Commenting on the results, Daniel K. Frierson, chairman and chief executive officer, said, “Our residential product sales were down 5.5% for the quarter with the industry, we estimate, being down mid to high single digits as compared to the prior year. The early part of the quarter was impacted by poor weather conditions in the northern half of the U.S. as well as a lack of retail traffic which we believe was due to uncertainties relative to the economic environment and international trade issues.”

“We did see a significant pickup in order activity starting in late first quarter, and for the first four weeks of April our orders in 2019 exceeded our sales as compared to 2018 for the residential business. Residential order activity in the second quarter is also benefiting from the earlier introduction of new products relative to product introductions in 2018. Of note is our new EnVision 6,6 collection. This new program is an extension of our Dixie Home product line with nicely styled products at moderate price points to reach a wider range of consumers. These products are made with type 6,6 nylon to ensure the highest quality and performance standards.”

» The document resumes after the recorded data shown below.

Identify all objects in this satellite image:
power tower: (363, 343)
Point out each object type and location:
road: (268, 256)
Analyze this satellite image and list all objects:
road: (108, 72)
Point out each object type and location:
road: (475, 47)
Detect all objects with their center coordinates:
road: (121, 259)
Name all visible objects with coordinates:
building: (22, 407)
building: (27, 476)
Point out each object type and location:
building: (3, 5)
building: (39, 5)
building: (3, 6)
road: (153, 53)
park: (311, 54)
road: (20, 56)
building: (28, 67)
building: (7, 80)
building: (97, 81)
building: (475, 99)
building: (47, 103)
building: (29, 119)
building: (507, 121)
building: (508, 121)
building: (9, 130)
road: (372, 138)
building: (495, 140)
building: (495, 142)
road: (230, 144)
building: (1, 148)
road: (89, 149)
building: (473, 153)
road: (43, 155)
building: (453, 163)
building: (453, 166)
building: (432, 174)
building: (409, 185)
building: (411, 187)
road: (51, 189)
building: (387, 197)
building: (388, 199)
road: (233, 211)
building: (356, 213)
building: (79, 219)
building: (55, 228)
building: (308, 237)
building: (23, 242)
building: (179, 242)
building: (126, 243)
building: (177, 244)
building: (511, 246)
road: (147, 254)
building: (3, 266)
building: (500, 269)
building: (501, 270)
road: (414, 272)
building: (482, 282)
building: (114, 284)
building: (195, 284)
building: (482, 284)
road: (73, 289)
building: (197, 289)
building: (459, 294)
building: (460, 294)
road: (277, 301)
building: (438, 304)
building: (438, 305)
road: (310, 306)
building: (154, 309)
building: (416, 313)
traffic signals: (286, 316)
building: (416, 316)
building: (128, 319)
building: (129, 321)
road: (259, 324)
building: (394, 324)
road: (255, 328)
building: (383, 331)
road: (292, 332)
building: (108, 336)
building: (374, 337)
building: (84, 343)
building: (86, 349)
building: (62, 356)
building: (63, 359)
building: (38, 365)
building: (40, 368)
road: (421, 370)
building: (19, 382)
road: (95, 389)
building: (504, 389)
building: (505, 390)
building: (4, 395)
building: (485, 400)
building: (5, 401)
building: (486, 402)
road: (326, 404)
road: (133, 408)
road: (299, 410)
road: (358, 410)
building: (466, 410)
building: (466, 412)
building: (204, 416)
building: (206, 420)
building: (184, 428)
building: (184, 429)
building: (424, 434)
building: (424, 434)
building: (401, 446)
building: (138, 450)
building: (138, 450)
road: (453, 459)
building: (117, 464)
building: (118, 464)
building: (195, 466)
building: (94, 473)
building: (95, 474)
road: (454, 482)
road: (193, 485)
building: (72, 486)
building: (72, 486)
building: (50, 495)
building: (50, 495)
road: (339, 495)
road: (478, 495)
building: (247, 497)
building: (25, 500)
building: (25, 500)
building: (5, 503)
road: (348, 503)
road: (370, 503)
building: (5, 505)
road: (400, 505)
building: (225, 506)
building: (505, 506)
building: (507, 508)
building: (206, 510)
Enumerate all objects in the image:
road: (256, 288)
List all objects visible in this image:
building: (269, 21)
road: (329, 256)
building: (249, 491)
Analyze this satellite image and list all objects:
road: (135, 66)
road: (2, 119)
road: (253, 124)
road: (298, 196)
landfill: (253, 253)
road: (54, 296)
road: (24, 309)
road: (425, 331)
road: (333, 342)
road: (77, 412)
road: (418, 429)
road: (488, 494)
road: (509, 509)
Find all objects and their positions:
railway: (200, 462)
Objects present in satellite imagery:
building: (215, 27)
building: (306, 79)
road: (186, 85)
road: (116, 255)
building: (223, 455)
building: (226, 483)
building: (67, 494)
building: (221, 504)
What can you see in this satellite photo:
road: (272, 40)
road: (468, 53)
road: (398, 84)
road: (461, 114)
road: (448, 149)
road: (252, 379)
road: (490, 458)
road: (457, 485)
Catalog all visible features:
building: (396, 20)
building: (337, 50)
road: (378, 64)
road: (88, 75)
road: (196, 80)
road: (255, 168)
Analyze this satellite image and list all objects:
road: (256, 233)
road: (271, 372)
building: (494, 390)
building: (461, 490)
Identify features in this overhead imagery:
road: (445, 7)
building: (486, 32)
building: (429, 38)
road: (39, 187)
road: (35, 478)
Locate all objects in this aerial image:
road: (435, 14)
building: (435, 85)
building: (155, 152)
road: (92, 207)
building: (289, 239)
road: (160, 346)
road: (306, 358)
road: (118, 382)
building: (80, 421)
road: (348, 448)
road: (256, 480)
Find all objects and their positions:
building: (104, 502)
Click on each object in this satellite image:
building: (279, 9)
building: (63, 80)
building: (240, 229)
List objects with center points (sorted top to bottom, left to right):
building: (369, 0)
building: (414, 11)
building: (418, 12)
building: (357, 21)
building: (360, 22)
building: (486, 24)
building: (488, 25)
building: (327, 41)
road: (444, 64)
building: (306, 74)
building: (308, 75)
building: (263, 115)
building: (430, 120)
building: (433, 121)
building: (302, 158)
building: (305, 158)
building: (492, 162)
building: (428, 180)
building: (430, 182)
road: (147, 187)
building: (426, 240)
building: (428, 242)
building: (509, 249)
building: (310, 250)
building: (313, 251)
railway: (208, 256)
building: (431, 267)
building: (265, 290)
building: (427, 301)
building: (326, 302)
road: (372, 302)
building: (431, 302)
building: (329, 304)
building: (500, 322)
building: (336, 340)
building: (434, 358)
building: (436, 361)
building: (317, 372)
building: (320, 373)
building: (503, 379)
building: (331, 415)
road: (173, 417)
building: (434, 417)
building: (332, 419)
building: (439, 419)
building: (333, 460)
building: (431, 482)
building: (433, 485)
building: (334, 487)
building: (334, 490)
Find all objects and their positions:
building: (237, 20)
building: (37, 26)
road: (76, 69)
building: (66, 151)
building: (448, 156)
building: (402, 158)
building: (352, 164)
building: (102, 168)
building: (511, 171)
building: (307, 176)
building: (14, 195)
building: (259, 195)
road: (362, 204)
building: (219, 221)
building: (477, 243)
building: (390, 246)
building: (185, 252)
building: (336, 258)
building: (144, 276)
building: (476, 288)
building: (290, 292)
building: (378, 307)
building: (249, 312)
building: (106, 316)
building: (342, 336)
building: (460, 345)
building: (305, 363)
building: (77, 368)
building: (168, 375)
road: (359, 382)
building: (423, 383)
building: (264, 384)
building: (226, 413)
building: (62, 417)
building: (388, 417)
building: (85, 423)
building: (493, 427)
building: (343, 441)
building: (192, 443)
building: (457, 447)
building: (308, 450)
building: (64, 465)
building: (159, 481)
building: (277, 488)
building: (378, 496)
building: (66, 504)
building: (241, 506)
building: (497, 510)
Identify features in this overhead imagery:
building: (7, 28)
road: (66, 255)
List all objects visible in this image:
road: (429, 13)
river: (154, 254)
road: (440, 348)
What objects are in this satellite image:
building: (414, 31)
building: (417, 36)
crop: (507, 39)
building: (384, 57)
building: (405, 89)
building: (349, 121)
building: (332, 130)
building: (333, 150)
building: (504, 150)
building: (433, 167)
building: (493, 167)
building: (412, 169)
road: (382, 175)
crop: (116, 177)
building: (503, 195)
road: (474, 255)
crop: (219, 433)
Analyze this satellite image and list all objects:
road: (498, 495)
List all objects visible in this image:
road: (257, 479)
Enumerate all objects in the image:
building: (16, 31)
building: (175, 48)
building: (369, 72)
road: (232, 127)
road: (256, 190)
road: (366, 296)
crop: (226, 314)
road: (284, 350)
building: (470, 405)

“For 2019, we are building on the momentum we gained by tripling our residential hard surface business in 2018 with the launch of TruCor, our new solid polymer core or “SPC” luxury vinyl flooring line. This latest addition to our rigid core luxury vinyl flooring offering is designed to create an extremely durable and waterproof luxury vinyl flooring product. To facilitate this growth, we are expanding our distribution of hard surface products to our west coast distribution center to complement our east coast service center.”

The company reported commercial business in the first quarter was down more than 20% on a year-over-year basis.

“Our commercial broadloom sales were most heavily impacted while our commercial modular carpet tile sales were flat for the comparative periods,” Frierson said. “We did benefit from the reorganization of our commercial business this past fall with lower selling and administrative expenses.”

Frierson said the exclusive supplier of yarns to the company’s Atlas contract operation has decided to dramatically reduce the supply of white dyeable yarns, which have been the major source of differentiation and supported the majority of the company’s Atlas product line.

“The Atlas business model had been to make piece dyeable products on a build to order model,” he said. “The change in piece dyed yarn availability along with other product trends in the market place has caused us to change our business model. We have responded by merging our two commercial businesses; first by consolidating the marketing, product development, and support functions followed by consolidating our sales team and manufacturing operations. That consolidation is now complete. We are still in the process of introducing new products to replace those being phased out and will continue this transition for several years.”

“Our commercial sales during the period were impacted by the completion of moving equipment from the commercial west coast tufting center into the company’s Atmore, Ala., facility.”

Gross profit for the first quarter of 2019 was 21.4% of net sales as compared to a gross profit of 21.8% in 2018. Our gross profit was impacted by several major issues during the quarter.